WORK TASK
Go line by line through the listing below and copy those that hold "wenn".

DATA EXTRACT START

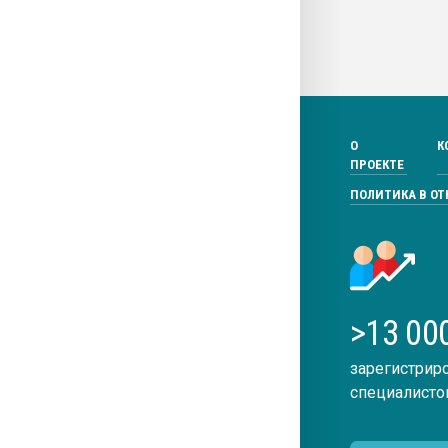
О
К
ПРОЕКТЕ
ПОЛИТИКА В О
>13 00
зарегистрир
специалисто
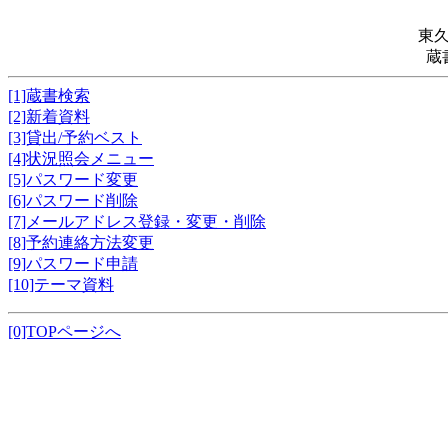
東
蔵
[1]蔵書検索
[2]新着資料
[3]貸出/予約ベスト
[4]状況照会メニュー
[5]パスワード変更
[6]パスワード削除
[7]メールアドレス登録・変更・削除
[8]予約連絡方法変更
[9]パスワード申請
[10]テーマ資料
[0]TOPページへ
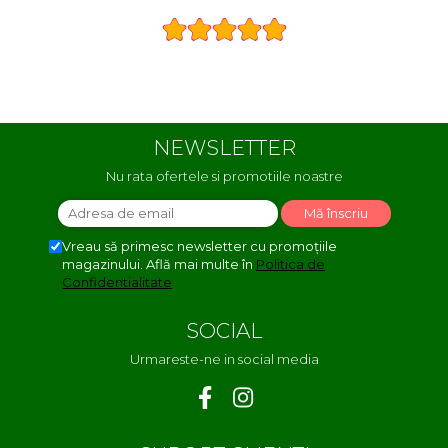
NEWSLETTER
Nu rata ofertele si promotiile noastre
Vreau să primesc newsletter cu promoțiile
magazinului. Află mai multe în
Politica de
Confidentialitate
SOCIAL
Urmareste-ne in social media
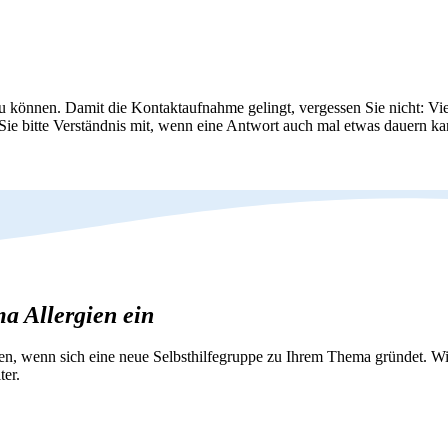
zu können. Damit die Kontaktaufnahme gelingt, vergessen Sie nicht: Vie
 Sie bitte Verständnis mit, wenn eine Antwort auch mal etwas dauern ka
ma Allergien ein
nen, wenn sich eine neue Selbsthilfegruppe zu Ihrem Thema gründet. 
ter.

DATA EXTRACT END

YOUR SOLUTION
 Sie bitte Verständnis mit, wenn eine Antwort auch mal etwas dauern ka
nen, wenn sich eine neue Selbsthilfegruppe zu Ihrem Thema gründet. 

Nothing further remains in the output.